"yazıklar olsun" ve "lanet olsun" sözlerini sarf etmekten bitap düşmüş bir haldeyiz.
birtakım insanlar çıksa da "helal olsun be" dedirtse kendine.
her gün bin tane kepazelik, rezillik, dolandırıcılık, kayırmacılık, hırsızlık, iftira vs vs derken alkışlanacak ve insan olduğumuz için sevinebileceğimiz insan sayısı giderek azalıyor. azalıyor azlıyor.
kaan tangöze; kendinden geçer gibi, az sonra hayata veda edecekmiş gibi umutsuzca, hisli bi şekilde yorumlamış. dünden beri taktım resmen şu şarkıya. dinlerken tüm vücudu titreme alıyor resmen. bi insanın acısı ancak bu kadar güzel anlatılabilirdi:
geceler zehir, geceler kara
uçasım gelir...
kanadım yara.
bir de kaan'ın "helal olsun, aşk olsun gözlerimde yaş var!" diyişi beni bitirdi. sırf bu şarkıyı canlı dinlemek için konserlerine bile gitmeyi planlıyorum.
şarkıyı fazla dinlemek iyi değil bi de. intihar edesim geliyor lan resmen. şaka gibi.

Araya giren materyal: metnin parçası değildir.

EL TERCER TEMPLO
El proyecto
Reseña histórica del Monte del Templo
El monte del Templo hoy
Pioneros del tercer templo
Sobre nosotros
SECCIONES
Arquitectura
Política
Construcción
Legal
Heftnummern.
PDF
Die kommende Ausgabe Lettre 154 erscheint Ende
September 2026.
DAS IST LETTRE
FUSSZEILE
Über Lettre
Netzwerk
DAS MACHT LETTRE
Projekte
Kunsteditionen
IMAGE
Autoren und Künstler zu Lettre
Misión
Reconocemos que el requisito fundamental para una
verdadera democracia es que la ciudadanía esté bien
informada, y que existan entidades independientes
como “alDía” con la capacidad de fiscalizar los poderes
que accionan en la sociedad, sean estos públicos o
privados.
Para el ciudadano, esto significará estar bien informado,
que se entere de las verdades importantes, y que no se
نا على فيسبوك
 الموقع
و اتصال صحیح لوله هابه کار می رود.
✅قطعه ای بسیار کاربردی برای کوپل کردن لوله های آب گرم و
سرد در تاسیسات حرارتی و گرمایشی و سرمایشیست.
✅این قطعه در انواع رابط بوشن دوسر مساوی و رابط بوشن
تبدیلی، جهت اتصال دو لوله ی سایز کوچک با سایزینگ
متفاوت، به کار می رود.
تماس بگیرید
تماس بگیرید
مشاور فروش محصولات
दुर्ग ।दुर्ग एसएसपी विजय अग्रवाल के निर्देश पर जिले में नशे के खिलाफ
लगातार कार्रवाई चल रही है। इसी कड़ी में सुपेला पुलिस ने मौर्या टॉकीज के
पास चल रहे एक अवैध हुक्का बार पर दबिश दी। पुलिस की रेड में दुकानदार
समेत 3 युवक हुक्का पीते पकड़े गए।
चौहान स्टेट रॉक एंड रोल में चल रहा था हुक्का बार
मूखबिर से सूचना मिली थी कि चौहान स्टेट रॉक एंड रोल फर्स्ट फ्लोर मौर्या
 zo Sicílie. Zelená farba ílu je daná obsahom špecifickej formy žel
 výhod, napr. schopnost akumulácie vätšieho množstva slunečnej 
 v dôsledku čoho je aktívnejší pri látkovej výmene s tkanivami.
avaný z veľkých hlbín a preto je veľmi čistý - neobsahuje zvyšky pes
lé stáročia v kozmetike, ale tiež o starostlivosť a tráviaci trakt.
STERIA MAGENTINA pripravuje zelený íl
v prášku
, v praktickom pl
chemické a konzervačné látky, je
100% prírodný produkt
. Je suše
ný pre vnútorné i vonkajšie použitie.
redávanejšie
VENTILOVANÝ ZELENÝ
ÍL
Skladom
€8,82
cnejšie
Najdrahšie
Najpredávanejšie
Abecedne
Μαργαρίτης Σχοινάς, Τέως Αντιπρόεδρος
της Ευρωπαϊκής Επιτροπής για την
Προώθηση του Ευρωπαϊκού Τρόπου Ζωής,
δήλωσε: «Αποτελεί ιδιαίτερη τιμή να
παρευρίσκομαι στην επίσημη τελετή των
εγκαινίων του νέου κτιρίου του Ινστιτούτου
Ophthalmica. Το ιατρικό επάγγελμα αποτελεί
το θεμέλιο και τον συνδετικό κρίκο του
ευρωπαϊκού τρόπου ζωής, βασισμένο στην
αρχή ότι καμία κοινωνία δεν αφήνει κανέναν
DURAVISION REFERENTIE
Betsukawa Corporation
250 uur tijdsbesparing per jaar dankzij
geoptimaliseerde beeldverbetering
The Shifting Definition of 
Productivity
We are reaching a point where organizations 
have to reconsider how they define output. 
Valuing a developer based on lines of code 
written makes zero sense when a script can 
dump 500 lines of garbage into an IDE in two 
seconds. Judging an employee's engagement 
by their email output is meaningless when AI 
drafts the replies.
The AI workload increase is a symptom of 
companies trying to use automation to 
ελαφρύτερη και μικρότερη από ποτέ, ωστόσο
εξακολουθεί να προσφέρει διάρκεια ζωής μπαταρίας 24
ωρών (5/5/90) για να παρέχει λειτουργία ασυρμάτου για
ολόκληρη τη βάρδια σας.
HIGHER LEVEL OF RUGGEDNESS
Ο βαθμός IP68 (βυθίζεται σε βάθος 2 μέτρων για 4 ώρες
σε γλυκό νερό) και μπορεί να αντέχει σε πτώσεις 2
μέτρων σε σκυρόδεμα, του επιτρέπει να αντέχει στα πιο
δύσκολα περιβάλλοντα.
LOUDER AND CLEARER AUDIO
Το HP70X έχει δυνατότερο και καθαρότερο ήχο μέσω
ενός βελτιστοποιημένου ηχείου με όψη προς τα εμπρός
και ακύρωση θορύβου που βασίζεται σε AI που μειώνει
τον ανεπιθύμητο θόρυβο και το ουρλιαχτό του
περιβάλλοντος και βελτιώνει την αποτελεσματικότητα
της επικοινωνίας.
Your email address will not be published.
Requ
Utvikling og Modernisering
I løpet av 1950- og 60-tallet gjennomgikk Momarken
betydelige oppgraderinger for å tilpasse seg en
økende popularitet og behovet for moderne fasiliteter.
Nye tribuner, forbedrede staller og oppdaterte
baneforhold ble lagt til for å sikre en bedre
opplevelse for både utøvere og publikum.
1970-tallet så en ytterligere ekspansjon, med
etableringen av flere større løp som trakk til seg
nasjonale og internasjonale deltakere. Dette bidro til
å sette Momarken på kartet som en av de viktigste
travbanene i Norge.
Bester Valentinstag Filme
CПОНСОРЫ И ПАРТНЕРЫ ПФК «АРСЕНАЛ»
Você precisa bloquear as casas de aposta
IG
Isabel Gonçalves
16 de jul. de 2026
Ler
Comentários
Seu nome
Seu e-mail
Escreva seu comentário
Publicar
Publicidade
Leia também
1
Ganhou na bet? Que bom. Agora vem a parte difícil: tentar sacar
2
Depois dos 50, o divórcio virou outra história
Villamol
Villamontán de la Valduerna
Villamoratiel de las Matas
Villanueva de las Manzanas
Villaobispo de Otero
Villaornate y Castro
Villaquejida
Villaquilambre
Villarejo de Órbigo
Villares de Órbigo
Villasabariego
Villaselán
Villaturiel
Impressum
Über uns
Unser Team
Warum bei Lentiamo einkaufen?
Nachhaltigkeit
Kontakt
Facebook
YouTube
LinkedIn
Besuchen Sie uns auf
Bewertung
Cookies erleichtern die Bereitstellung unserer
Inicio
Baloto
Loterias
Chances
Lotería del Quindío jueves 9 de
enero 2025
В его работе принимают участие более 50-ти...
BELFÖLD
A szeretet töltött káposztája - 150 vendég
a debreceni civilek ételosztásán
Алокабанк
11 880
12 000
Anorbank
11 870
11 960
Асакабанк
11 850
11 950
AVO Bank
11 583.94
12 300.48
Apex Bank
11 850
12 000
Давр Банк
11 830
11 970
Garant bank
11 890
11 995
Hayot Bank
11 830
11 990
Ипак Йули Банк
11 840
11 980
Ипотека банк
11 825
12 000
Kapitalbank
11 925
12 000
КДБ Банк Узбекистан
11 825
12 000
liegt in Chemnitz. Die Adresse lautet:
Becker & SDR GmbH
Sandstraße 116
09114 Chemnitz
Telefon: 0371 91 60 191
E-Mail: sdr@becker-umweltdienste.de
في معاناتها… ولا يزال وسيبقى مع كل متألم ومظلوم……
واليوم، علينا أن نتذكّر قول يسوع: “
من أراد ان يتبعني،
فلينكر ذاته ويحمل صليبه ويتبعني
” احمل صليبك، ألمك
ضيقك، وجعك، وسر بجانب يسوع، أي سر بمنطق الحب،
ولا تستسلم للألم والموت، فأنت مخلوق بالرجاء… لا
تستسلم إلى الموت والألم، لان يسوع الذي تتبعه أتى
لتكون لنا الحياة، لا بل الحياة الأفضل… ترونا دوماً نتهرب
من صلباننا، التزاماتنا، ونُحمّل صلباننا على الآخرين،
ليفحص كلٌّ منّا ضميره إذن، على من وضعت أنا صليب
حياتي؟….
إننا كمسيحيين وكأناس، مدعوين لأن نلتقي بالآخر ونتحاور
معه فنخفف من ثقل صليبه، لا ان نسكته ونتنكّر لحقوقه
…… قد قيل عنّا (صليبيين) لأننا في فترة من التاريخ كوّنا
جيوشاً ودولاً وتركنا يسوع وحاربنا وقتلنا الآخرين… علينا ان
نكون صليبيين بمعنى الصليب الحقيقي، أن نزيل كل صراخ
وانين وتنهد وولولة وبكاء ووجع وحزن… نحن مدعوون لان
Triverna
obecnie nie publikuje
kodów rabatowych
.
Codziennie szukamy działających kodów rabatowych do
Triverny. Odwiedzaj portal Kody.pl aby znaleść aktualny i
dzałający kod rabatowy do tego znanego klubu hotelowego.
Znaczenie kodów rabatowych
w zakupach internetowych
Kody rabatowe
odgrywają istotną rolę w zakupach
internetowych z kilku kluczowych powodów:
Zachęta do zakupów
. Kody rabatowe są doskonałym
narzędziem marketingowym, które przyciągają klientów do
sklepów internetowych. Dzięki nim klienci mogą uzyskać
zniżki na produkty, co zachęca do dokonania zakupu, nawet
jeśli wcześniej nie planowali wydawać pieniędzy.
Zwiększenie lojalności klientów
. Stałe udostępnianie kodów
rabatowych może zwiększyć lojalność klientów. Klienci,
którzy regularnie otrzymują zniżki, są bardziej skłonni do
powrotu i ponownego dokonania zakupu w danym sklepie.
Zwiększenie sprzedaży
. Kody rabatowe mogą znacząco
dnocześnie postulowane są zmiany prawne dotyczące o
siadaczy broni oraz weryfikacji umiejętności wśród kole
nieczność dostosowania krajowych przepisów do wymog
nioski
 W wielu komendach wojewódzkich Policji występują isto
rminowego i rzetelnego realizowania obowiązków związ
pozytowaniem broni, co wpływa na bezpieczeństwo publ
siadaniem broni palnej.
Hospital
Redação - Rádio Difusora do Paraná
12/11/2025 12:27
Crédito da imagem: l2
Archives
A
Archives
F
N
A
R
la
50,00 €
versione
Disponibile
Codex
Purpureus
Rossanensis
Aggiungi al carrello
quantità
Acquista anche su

duman a genel olarak öyle pek bayılmasam da bu şarkının yeri farklıdır. bir kere dinledin mi devamı gelir, sürekli bu şarkıyı dinlemek istersin, dinlemediğinde de mırıldanırsın, mırıldanamadığında da kafanda döner durur. garip bir şey.
bazı insanlar vardır ve acayip ön yargılıdırlar. bazen de ön yargılarını kıran birkaç şey olur ki benim için de bu şey dumanın bu şarkısı oldu. helal olsun, sor bana pişman mıyım adlı eserle süper ötesi gitmektedir. saygı duyulacak bir iş çıkarmışlardır bana göer bu iki eserlerinde. insanın gözlerini üzüntüden değil de hırstan doldurabilmektedir. boşalması ise iradenize kalmış. ben tutuyorum bir mağrifetmiş gibi.
tesadüfen bulduğum, dinlediğim, etkilendiğim duman şarkısı. ayrıca youtube'de sevmek zamanı filminin sahneleri ile beraber izledim üstüne filmi de izleyince çok fena koyuyor insana.